§ **Material provided**
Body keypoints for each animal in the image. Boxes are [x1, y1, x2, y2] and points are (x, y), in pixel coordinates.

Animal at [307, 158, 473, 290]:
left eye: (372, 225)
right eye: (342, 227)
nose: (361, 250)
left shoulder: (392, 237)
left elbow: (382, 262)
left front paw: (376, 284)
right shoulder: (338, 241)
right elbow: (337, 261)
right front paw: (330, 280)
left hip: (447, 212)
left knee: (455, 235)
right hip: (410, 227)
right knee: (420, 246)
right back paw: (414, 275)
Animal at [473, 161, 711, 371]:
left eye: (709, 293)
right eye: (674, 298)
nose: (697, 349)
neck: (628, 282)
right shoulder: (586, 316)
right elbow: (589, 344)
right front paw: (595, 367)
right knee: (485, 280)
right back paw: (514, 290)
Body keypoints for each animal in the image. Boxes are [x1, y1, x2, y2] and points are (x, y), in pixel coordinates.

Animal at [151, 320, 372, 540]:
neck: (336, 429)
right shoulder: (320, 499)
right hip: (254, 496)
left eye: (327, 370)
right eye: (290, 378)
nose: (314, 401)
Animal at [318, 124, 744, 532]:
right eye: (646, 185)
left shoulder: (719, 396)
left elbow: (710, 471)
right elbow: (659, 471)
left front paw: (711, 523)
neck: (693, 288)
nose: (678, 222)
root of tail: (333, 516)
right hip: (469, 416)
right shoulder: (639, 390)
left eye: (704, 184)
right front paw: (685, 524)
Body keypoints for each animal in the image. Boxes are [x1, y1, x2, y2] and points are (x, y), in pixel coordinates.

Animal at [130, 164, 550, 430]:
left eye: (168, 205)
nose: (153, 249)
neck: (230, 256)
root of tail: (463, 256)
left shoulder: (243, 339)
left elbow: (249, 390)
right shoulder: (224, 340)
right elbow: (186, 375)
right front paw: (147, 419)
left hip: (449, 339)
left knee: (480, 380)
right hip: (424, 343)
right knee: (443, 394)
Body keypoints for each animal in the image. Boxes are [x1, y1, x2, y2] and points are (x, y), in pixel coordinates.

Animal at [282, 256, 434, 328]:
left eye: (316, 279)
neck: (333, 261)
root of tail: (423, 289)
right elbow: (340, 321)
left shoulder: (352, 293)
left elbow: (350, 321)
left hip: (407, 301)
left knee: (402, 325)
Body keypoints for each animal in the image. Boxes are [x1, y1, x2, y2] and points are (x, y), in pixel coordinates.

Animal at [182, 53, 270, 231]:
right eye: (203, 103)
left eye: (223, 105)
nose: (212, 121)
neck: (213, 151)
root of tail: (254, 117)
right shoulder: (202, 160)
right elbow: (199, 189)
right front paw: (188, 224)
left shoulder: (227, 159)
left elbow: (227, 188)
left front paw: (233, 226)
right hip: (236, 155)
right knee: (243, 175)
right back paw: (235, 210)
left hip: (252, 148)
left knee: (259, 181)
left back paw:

§ **Exercise brief**
The material must be duplicated in full, with each line kept exact.

§ **Response to this task**
Body keypoints for each animal in the image. Boxes are [x1, y1, x2, y2] and points are (x, y), in pixel coordinates.

Animal at [307, 158, 473, 290]:
left eye: (372, 225)
right eye: (342, 227)
nose: (361, 250)
left shoulder: (392, 237)
left elbow: (382, 262)
left front paw: (376, 284)
right shoulder: (338, 241)
right elbow: (337, 261)
right front paw: (330, 280)
left hip: (447, 212)
left knee: (455, 235)
right hip: (410, 227)
right knee: (420, 246)
right back paw: (414, 275)
Animal at [473, 161, 711, 371]:
left eye: (709, 293)
right eye: (674, 298)
nose: (697, 349)
neck: (628, 282)
right shoulder: (586, 316)
right elbow: (589, 344)
right front paw: (595, 367)
right knee: (485, 280)
right back paw: (514, 290)
Body keypoints for each animal in the image. Boxes are [x1, y1, x2, y2] and points are (x, y), in pixel coordinates.

Animal at [151, 320, 372, 540]:
neck: (336, 429)
right shoulder: (320, 499)
right hip: (254, 496)
left eye: (327, 370)
right eye: (290, 378)
nose: (314, 401)
Animal at [318, 124, 744, 532]:
right eye: (646, 185)
left shoulder: (719, 396)
left elbow: (710, 471)
right elbow: (659, 471)
left front paw: (711, 523)
neck: (693, 288)
nose: (678, 222)
root of tail: (333, 516)
right hip: (469, 416)
right shoulder: (639, 390)
left eye: (704, 184)
right front paw: (685, 524)
Body keypoints for each animal in the image. Boxes are [x1, y1, x2, y2] and points are (x, y), in pixel coordinates.

Animal at [130, 164, 550, 430]:
left eye: (168, 205)
nose: (153, 249)
neck: (230, 256)
root of tail: (463, 256)
left shoulder: (243, 339)
left elbow: (249, 390)
right shoulder: (224, 340)
right elbow: (186, 375)
right front paw: (147, 419)
left hip: (449, 339)
left knee: (480, 380)
right hip: (424, 343)
right knee: (443, 394)
Body keypoints for each animal in the image. Boxes are [x1, y1, x2, y2] and points are (x, y), in pixel coordinates.

Animal at [282, 256, 434, 328]:
left eye: (316, 279)
neck: (333, 261)
root of tail: (423, 289)
right elbow: (340, 321)
left shoulder: (352, 293)
left elbow: (350, 321)
left hip: (407, 301)
left knee: (402, 325)
Body keypoints for each animal in the image. Boxes are [x1, y1, x2, y2] and points are (x, y), in pixel coordinates.

Animal at [182, 53, 270, 231]:
right eye: (203, 103)
left eye: (223, 105)
nose: (212, 121)
neck: (213, 151)
root of tail: (254, 117)
right shoulder: (202, 160)
right elbow: (199, 189)
right front paw: (188, 224)
left shoulder: (227, 159)
left elbow: (227, 188)
left front paw: (233, 226)
right hip: (236, 155)
right knee: (243, 175)
right back paw: (235, 210)
left hip: (252, 148)
left knee: (259, 181)
left back paw:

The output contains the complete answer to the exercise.